Facebook Fake News Fight Moves to U.K. Elections -- Update
The fight over fake news is moving to Britain.
Facebook Inc., criticized for not doing enough to curb misinformation during last year's U.S. presidential race, is trying to show it is making a more-concerted effort in the U.K. ahead of next month's general election.
The social network on Monday ran advertisements in major British newspapers that offer tips for spotting false news stories. It also said it was working with third-party fact checkers to address misinformation, and that it recently removed tens of thousands of fraudulent Facebook accounts in the U.K. after improving ways to identify them.
Prime Minister Theresa May has called a general election for June 8, an opportunity -- if current polling bears out -- to increase the thin majority her Conservative party holds as it enters tough negotiations over the terms of its break up with the European Union.
With a series of Europe's most populous countries holding key elections this year, Facebook and Alphabet Inc.'s Google have tried new tools across the continent to stem false news. Google has previously said it implemented fact-checking tools in the U.K. and France, where Emmanuel Macron won the presidential vote Sunday. Google is also rolling out the tools in Germany, which holds parliamentary elections in September.
Facebook, meanwhile, had previously started rolling out in several countries a tool that marks stories as "disputed" and shows them less frequently on users' news feeds on Facebook when media organizations deem them false. Monday's moves in the U.K. take those efforts a step further ahead of the June vote.
Facebook ran newspaper ads titled "Tips for spotting false news." Among the 10 suggestions: look closely at the web address, check whether photos were manipulated, inspect the article's date, make sure the story isn't satire and be skeptical of headlines.
"If shocking claims in the headline sound unbelievable, they probably are," says the ad, which took up a full page in newspapers including the Daily Telegraph, the Times of London and the Guardian. Facebook said its U.K. users would see similar suggestions on its site and that it would announce more details about its plan to tackle misinformation during the U.K. election.
"People want to see accurate information on Facebook and so do we," Simon Milner, Facebook's U.K. policy director, said in a statement Monday.
The moves represent the latest shift for Silicon Valley firms, which previously portrayed themselves as neutral technology platforms that should have no role in moderating the internet. That attitude changed after last year's divisive U.S. presidential election. Lawmakers and others criticized tech giants for election-news related hoaxes and misinformation that made it onto their sites.
In Britain, blatantly false online stories haven't garnered much attention during recent elections -- and there have been plenty of big ones of late. In the most consequential of recent years, Britons voted last June to exit from the EU in a nationwide referendum.
Conservative former Prime Minister David Cameron swept the last general election in 2015, after committing to hold the EU referendum. He then campaigned against Brexit and stepped down shortly after the June vote. In 2014, Scotland held a referendum on seeking independence from Britain, which fell short.

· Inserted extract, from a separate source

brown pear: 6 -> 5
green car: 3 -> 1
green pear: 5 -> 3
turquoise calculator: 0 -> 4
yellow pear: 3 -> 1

Measures like the ones Facebook are implementing here haven't provided a panacea, especially for misinformation spread on less-regulated websites. Last week, French prosecutors opened an investigation into a suspected attempt to smear Mr. Macron, after files anonymously posted on 4chan.org suggested he had created a shell company on the Caribbean island of Nevis. Mr. Macron denied that, and officials there said they had no record of any such entity.

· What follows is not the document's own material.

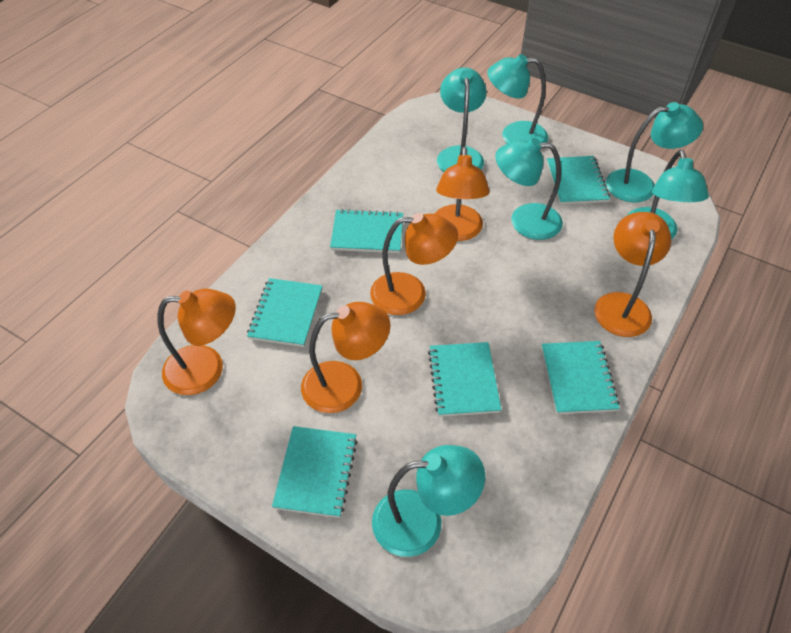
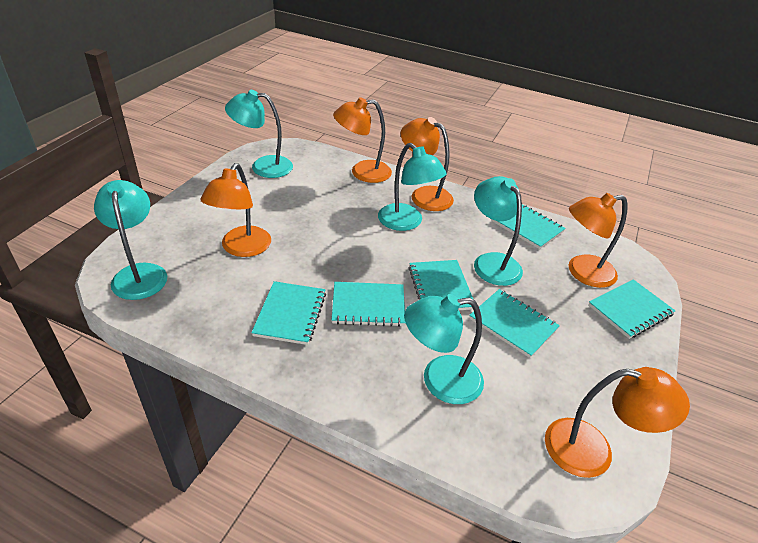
turquoise lamp: 6 -> 5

Damian Collins, a Conservative lawmaker from southeast England, welcomed Facebook's move. "Education is key, but is no silver bullet," Mr. Collins said in a statement from his Twitter account.
But skeptics of Facebook remain. "It seems to be they're trying to reassure politicians that they don't need to take any kind of action," said Steven Barnett, professor of communications at the University of Westminster.
A spokeswoman for the Labour Party, Britain's main opposition party, declined to comment. A spokeswoman from the Electoral Commission, an independent body that oversees U.K. elections, declined to comment.